TASK STATEMENT. Please retype the records below exactly as they appear, leaving out every picture.

EXTRACTED RECORDS.
════
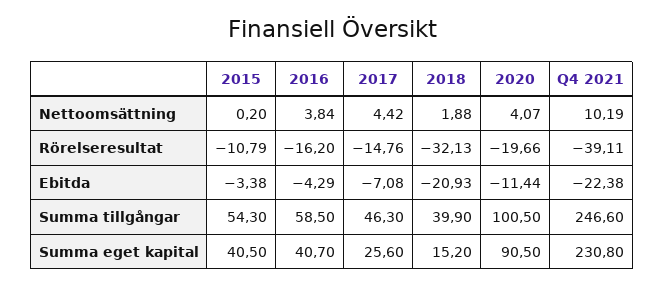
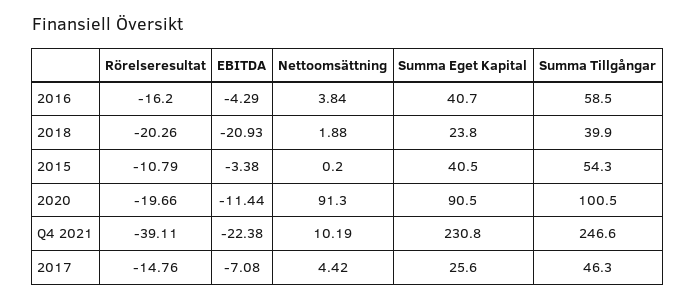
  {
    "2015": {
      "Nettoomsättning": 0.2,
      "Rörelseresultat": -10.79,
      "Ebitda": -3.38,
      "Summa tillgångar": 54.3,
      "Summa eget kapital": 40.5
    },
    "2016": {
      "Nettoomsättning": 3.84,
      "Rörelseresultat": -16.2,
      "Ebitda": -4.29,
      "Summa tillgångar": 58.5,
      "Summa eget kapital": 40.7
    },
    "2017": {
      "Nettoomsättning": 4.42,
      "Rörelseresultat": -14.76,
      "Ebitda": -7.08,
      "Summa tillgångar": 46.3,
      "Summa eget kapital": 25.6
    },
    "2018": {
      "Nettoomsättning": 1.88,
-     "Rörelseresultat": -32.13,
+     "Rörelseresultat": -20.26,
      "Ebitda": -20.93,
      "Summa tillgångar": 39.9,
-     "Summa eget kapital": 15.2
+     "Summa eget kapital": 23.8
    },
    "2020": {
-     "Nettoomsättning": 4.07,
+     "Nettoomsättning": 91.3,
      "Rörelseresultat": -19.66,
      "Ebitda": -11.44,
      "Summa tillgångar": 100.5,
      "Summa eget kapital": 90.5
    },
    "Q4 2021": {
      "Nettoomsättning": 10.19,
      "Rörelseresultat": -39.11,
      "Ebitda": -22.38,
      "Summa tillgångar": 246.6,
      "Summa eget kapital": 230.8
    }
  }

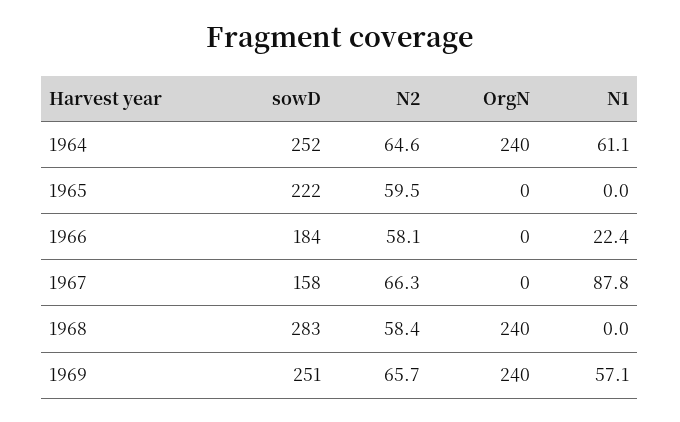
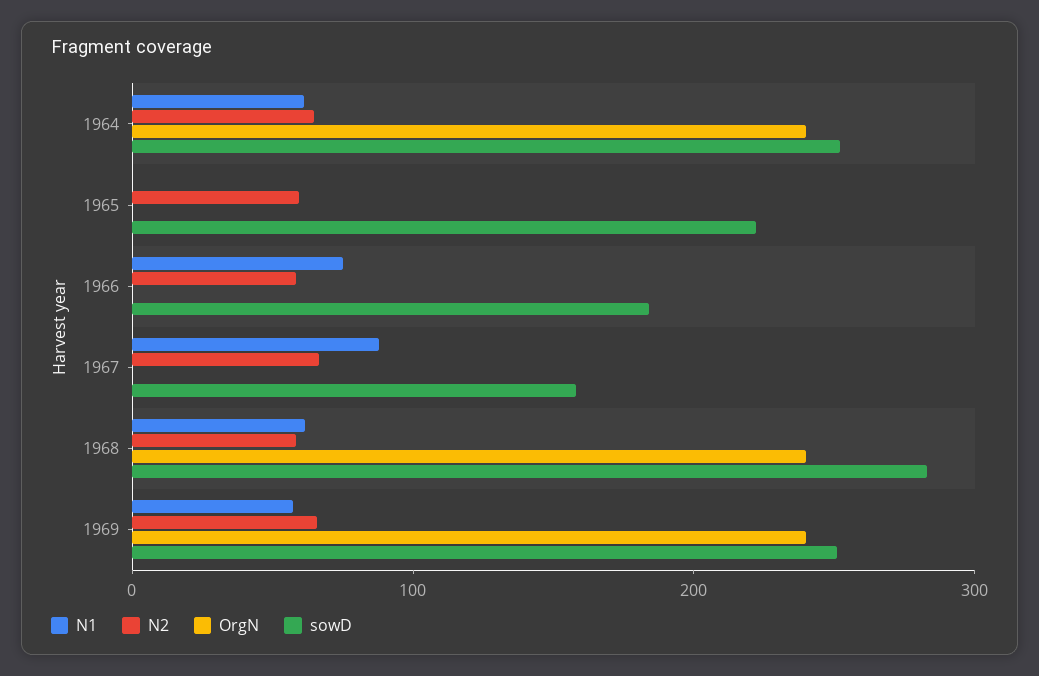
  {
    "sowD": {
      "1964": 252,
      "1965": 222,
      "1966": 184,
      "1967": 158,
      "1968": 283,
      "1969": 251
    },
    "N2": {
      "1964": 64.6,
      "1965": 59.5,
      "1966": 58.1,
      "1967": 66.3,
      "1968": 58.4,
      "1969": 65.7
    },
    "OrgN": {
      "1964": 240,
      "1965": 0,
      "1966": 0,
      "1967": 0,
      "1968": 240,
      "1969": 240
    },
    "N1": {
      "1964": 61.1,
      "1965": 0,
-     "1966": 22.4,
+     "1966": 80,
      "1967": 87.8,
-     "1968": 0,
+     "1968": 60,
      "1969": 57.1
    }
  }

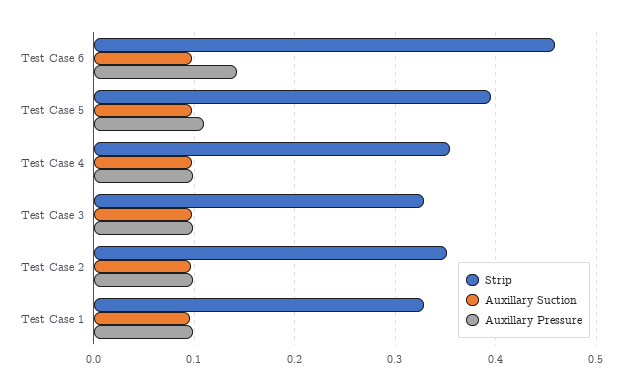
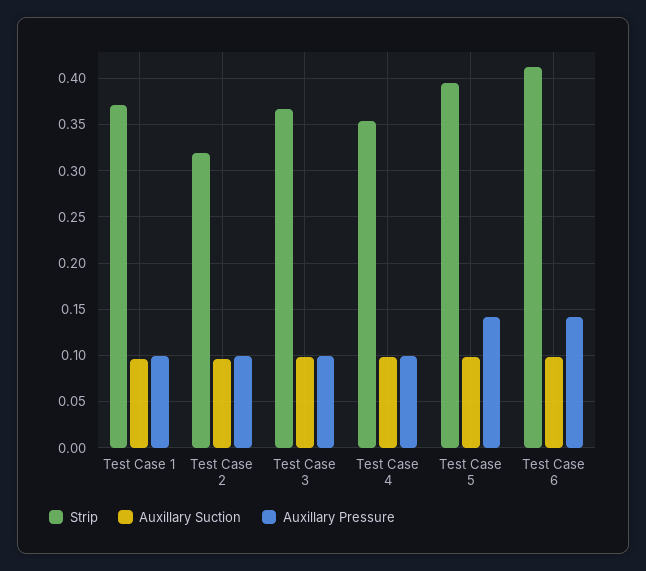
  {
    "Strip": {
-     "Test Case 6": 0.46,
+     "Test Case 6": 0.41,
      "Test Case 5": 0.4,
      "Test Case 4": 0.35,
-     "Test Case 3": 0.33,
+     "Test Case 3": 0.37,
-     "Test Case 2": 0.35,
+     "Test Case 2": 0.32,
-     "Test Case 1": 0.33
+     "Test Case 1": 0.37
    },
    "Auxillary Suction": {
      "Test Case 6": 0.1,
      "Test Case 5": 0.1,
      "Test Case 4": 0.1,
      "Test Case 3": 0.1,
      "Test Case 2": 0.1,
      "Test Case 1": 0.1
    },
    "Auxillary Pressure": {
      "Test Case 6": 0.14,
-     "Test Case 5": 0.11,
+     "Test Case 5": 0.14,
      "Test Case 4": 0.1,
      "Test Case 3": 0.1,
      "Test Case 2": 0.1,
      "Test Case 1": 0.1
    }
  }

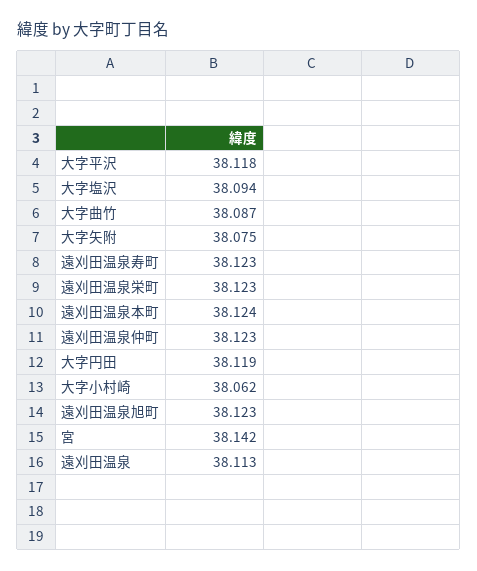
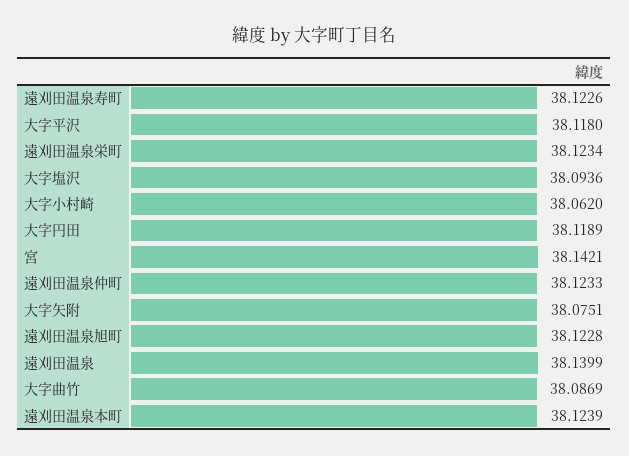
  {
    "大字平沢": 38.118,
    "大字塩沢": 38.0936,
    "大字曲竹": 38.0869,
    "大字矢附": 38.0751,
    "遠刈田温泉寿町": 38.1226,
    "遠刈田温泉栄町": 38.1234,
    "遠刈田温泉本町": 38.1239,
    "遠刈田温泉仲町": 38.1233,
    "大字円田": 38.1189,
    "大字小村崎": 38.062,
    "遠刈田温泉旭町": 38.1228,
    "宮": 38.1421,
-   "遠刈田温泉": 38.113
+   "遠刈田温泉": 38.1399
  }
════
OUTPUT FOR THIS TASK.
  {
    "2015": {
      "Nettoomsättning": 0.2,
      "Rörelseresultat": -10.79,
      "Ebitda": -3.38,
      "Summa tillgångar": 54.3,
      "Summa eget kapital": 40.5
    },
    "2016": {
      "Nettoomsättning": 3.84,
      "Rörelseresultat": -16.2,
      "Ebitda": -4.29,
      "Summa tillgångar": 58.5,
      "Summa eget kapital": 40.7
    },
    "2017": {
      "Nettoomsättning": 4.42,
      "Rörelseresultat": -14.76,
      "Ebitda": -7.08,
      "Summa tillgångar": 46.3,
      "Summa eget kapital": 25.6
    },
    "2018": {
      "Nettoomsättning": 1.88,
-     "Rörelseresultat": -32.13,
+     "Rörelseresultat": -20.26,
      "Ebitda": -20.93,
      "Summa tillgångar": 39.9,
-     "Summa eget kapital": 15.2
+     "Summa eget kapital": 23.8
    },
    "2020": {
-     "Nettoomsättning": 4.07,
+     "Nettoomsättning": 91.3,
      "Rörelseresultat": -19.66,
      "Ebitda": -11.44,
      "Summa tillgångar": 100.5,
      "Summa eget kapital": 90.5
    },
    "Q4 2021": {
      "Nettoomsättning": 10.19,
      "Rörelseresultat": -39.11,
      "Ebitda": -22.38,
      "Summa tillgångar": 246.6,
      "Summa eget kapital": 230.8
    }
  }

  {
    "sowD": {
      "1964": 252,
      "1965": 222,
      "1966": 184,
      "1967": 158,
      "1968": 283,
      "1969": 251
    },
    "N2": {
      "1964": 64.6,
      "1965": 59.5,
      "1966": 58.1,
      "1967": 66.3,
      "1968": 58.4,
      "1969": 65.7
    },
    "OrgN": {
      "1964": 240,
      "1965": 0,
      "1966": 0,
      "1967": 0,
      "1968": 240,
      "1969": 240
    },
    "N1": {
      "1964": 61.1,
      "1965": 0,
-     "1966": 22.4,
+     "1966": 80,
      "1967": 87.8,
-     "1968": 0,
+     "1968": 60,
      "1969": 57.1
    }
  }

  {
    "Strip": {
-     "Test Case 6": 0.46,
+     "Test Case 6": 0.41,
      "Test Case 5": 0.4,
      "Test Case 4": 0.35,
-     "Test Case 3": 0.33,
+     "Test Case 3": 0.37,
-     "Test Case 2": 0.35,
+     "Test Case 2": 0.32,
-     "Test Case 1": 0.33
+     "Test Case 1": 0.37
    },
    "Auxillary Suction": {
      "Test Case 6": 0.1,
      "Test Case 5": 0.1,
      "Test Case 4": 0.1,
      "Test Case 3": 0.1,
      "Test Case 2": 0.1,
      "Test Case 1": 0.1
    },
    "Auxillary Pressure": {
      "Test Case 6": 0.14,
-     "Test Case 5": 0.11,
+     "Test Case 5": 0.14,
      "Test Case 4": 0.1,
      "Test Case 3": 0.1,
      "Test Case 2": 0.1,
      "Test Case 1": 0.1
    }
  }

  {
    "大字平沢": 38.118,
    "大字塩沢": 38.0936,
    "大字曲竹": 38.0869,
    "大字矢附": 38.0751,
    "遠刈田温泉寿町": 38.1226,
    "遠刈田温泉栄町": 38.1234,
    "遠刈田温泉本町": 38.1239,
    "遠刈田温泉仲町": 38.1233,
    "大字円田": 38.1189,
    "大字小村崎": 38.062,
    "遠刈田温泉旭町": 38.1228,
    "宮": 38.1421,
-   "遠刈田温泉": 38.113
+   "遠刈田温泉": 38.1399
  }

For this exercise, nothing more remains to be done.